Excerpt provided
============
[ Go to January 1997 Table of Contents ]|
-- by Cynthia Morgan and Eric Sherman
Plain Old Telephone Service (POTS) voice line is an analog line, meaning it transmits an electronic signal that rises and falls with the volume of what it hears and creates an electronic copy of the sound. Because it offers just a single communications channel, you can use it for only one application-voice, data or fax-at a time. But POTS lines are inexpensive and widely available, at least in the U.S.
Before you can send the PC's digital information through an analog phone line, you need to translate it into waves that mimic how phones transmit sound. That's why you need a modem. But travel through phone wires weakens, or attenuates, the signal during transmission, so that it must be periodically regenerated or amplified. Unfortunately, the signal also picks up noise (distortions caused by transmission error, problems with the physical line or even the amplification process itself) and amplifies it right along with the original signal. Too much noise, and the receiving modem will reject the transmission, forcing repeat transmissions until the data either arrives correctly or the modem gives up in that frustrating phenomenon known as "timing out."
The Switch Is On
Digital services, now gaining in popularity, don't use analog waves to carry data. Instead the data remains in digital form, which eliminates many of the problems typical of analog lines and increases maximum possible transmission speed. Telephone networks have been converting from analog to digital lines for some time. By now, about the only remaining analog portion in most areas of the U.S. is the so-called "last mile." This consists of the wires between the phone company's local Central Office (CO) switch and the customer.
============
Objective 1
Please copy the entries word for word, starting at their first line and ending with the line containing "name author: Nees ex Spreng.", including both of those lines.
The article and the entries come from unrelated sources.
============
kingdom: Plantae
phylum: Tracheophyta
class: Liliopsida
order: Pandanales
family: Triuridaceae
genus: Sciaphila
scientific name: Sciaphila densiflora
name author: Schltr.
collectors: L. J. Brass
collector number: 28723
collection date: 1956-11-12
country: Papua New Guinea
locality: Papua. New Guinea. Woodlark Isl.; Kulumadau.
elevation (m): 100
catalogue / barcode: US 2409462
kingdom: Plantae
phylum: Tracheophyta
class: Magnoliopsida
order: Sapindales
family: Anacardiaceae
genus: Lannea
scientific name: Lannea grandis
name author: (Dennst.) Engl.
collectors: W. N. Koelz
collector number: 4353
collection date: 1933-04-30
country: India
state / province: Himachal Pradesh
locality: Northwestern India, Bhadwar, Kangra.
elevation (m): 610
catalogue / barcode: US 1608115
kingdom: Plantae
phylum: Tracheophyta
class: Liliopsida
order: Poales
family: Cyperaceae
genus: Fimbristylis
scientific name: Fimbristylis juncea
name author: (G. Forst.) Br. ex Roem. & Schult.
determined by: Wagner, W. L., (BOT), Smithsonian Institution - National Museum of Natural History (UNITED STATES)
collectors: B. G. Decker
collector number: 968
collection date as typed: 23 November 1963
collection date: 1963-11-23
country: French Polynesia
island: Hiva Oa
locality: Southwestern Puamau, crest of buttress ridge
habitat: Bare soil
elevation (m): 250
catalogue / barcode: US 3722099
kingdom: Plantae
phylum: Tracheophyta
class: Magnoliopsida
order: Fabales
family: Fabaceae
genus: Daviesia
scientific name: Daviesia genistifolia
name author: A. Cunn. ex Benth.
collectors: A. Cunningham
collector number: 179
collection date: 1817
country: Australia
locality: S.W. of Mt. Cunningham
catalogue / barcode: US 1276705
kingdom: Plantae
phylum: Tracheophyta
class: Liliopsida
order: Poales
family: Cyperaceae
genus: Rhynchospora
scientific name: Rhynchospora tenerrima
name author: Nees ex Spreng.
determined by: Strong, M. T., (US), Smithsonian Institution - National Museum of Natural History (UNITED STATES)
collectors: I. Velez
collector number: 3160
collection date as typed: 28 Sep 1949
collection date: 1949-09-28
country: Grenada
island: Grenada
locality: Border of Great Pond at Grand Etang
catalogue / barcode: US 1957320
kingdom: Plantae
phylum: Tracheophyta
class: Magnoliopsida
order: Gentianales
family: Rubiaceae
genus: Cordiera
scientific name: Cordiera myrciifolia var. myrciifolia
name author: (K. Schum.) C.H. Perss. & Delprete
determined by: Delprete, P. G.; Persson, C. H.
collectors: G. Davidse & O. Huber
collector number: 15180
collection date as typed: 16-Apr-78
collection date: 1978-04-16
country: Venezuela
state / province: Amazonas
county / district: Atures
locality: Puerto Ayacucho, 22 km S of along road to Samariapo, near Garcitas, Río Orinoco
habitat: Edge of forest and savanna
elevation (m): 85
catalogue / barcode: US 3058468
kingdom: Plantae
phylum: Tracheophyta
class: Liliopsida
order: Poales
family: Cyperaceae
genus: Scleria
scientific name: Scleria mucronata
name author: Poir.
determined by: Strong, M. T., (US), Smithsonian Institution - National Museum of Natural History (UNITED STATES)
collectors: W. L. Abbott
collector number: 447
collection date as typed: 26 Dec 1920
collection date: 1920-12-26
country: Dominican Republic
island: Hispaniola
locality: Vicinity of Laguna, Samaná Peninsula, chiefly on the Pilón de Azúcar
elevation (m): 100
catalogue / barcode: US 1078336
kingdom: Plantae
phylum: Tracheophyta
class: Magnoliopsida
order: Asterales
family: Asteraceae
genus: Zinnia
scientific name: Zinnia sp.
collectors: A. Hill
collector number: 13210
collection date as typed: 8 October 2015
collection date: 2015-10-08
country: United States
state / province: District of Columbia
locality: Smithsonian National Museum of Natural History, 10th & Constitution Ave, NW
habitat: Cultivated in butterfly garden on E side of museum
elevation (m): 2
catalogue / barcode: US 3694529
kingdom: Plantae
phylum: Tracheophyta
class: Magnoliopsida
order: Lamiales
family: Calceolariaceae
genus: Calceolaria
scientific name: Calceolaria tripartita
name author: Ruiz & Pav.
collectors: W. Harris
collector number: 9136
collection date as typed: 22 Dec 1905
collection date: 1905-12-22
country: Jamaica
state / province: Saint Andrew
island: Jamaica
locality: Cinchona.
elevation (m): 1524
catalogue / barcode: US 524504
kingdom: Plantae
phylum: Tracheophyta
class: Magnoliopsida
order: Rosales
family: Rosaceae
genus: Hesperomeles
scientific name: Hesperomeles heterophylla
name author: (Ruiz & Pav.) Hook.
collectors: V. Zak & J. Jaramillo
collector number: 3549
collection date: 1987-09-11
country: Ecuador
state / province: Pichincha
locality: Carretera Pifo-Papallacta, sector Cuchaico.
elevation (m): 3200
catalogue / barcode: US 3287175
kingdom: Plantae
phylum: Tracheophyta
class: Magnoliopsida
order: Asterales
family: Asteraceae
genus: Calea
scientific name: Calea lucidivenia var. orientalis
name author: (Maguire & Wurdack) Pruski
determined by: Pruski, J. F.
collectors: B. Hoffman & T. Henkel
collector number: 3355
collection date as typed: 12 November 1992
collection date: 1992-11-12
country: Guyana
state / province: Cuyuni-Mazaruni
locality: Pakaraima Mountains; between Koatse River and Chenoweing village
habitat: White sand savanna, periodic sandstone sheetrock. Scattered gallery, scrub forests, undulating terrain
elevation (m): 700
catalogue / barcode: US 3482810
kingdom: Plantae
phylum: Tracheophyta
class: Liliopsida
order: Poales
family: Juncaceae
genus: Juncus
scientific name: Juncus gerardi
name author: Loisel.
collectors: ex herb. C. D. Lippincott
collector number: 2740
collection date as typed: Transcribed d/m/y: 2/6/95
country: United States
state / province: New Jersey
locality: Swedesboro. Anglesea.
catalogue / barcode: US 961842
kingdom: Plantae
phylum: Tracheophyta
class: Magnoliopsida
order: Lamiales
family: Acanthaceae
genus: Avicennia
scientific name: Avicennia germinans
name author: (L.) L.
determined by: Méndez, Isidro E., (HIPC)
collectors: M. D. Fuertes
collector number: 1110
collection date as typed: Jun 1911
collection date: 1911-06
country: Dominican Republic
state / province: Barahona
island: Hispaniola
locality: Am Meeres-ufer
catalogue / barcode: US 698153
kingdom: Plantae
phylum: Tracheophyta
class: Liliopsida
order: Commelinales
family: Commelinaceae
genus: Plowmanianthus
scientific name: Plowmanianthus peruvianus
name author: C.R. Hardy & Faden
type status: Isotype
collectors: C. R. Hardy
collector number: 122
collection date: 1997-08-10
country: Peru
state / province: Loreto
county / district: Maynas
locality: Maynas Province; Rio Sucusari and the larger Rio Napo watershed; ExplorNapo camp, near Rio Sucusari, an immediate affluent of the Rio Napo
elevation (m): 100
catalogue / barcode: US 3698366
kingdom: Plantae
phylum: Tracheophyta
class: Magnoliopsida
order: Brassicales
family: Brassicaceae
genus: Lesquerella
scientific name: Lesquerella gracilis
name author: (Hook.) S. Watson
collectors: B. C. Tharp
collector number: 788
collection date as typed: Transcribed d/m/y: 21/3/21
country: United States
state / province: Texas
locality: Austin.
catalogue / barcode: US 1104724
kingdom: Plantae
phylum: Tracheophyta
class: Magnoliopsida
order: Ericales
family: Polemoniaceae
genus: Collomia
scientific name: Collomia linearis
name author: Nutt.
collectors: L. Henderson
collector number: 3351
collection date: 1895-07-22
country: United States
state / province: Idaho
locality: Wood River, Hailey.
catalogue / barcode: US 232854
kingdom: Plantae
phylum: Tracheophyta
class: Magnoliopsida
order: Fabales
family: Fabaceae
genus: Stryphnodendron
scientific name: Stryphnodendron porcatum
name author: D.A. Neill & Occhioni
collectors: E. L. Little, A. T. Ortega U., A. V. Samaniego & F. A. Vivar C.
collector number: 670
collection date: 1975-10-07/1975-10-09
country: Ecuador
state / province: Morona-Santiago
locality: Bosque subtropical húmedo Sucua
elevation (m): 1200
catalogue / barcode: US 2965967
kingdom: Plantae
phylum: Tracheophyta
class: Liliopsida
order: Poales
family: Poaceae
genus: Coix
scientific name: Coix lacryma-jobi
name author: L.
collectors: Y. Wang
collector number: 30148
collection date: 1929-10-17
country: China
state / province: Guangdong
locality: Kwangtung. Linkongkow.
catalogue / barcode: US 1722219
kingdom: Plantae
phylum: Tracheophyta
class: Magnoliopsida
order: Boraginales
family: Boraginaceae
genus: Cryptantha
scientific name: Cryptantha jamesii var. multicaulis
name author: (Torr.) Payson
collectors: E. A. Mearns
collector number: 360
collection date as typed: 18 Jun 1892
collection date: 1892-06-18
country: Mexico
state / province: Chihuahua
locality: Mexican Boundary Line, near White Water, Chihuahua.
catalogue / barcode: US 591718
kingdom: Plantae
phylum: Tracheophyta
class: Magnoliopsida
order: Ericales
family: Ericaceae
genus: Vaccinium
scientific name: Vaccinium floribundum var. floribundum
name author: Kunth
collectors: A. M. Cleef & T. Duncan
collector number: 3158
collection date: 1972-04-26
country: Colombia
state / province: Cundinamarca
============
Objective 2
Name every cause of noise that the article on telephone lines gives.

Output 1
kingdom: Plantae
phylum: Tracheophyta
class: Liliopsida
order: Pandanales
family: Triuridaceae
genus: Sciaphila
scientific name: Sciaphila densiflora
name author: Schltr.
collectors: L. J. Brass
collector number: 28723
collection date: 1956-11-12
country: Papua New Guinea
locality: Papua. New Guinea. Woodlark Isl.; Kulumadau.
elevation (m): 100
catalogue / barcode: US 2409462
kingdom: Plantae
phylum: Tracheophyta
class: Magnoliopsida
order: Sapindales
family: Anacardiaceae
genus: Lannea
scientific name: Lannea grandis
name author: (Dennst.) Engl.
collectors: W. N. Koelz
collector number: 4353
collection date: 1933-04-30
country: India
state / province: Himachal Pradesh
locality: Northwestern India, Bhadwar, Kangra.
elevation (m): 610
catalogue / barcode: US 1608115
kingdom: Plantae
phylum: Tracheophyta
class: Liliopsida
order: Poales
family: Cyperaceae
genus: Fimbristylis
scientific name: Fimbristylis juncea
name author: (G. Forst.) Br. ex Roem. & Schult.
determined by: Wagner, W. L., (BOT), Smithsonian Institution - National Museum of Natural History (UNITED STATES)
collectors: B. G. Decker
collector number: 968
collection date as typed: 23 November 1963
collection date: 1963-11-23
country: French Polynesia
island: Hiva Oa
locality: Southwestern Puamau, crest of buttress ridge
habitat: Bare soil
elevation (m): 250
catalogue / barcode: US 3722099
kingdom: Plantae
phylum: Tracheophyta
class: Magnoliopsida
order: Fabales
family: Fabaceae
genus: Daviesia
scientific name: Daviesia genistifolia
name author: A. Cunn. ex Benth.
collectors: A. Cunningham
collector number: 179
collection date: 1817
country: Australia
locality: S.W. of Mt. Cunningham
catalogue / barcode: US 1276705
kingdom: Plantae
phylum: Tracheophyta
class: Liliopsida
order: Poales
family: Cyperaceae
genus: Rhynchospora
scientific name: Rhynchospora tenerrima
name author: Nees ex Spreng.

Output 2
Transmission error, problems with the physical line, and the amplification process itself.